▶ Work request:
Write out every entry exactly as given, but omit the pictures.

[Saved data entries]
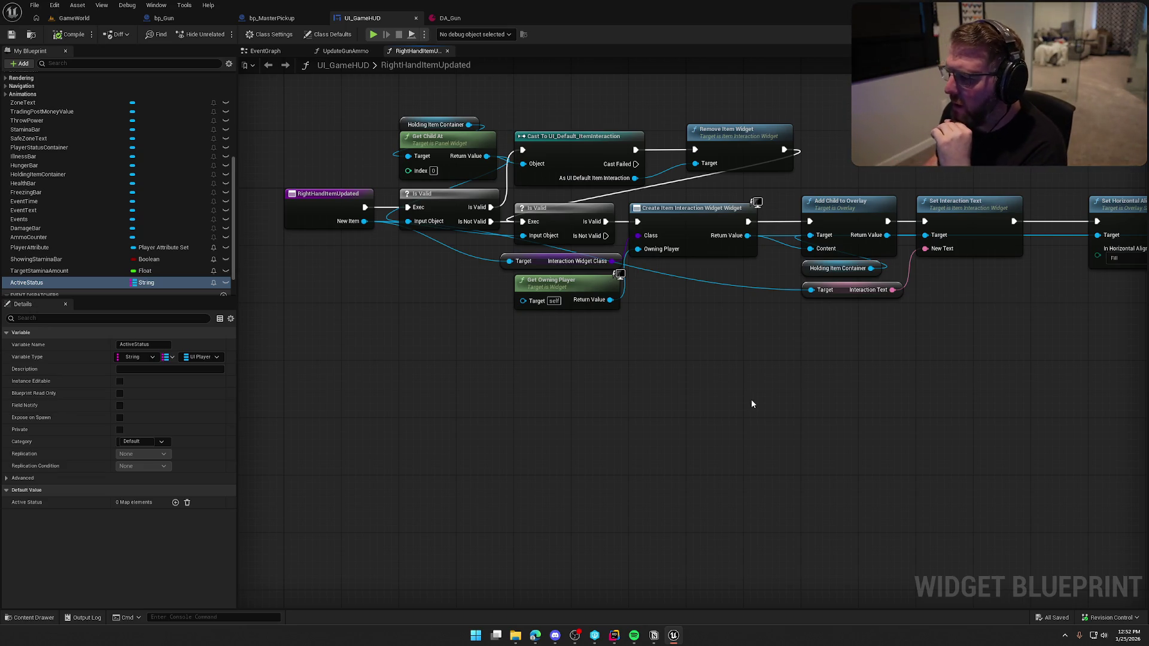
mouse_move(752, 400)
left_mouse_down()
mouse_move(418, 393)
mouse_move(682, 328)
left_mouse_up()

▶ Completed exercise:
mouse_move(752, 400)
left_mouse_down()
mouse_move(418, 393)
mouse_move(682, 328)
left_mouse_up()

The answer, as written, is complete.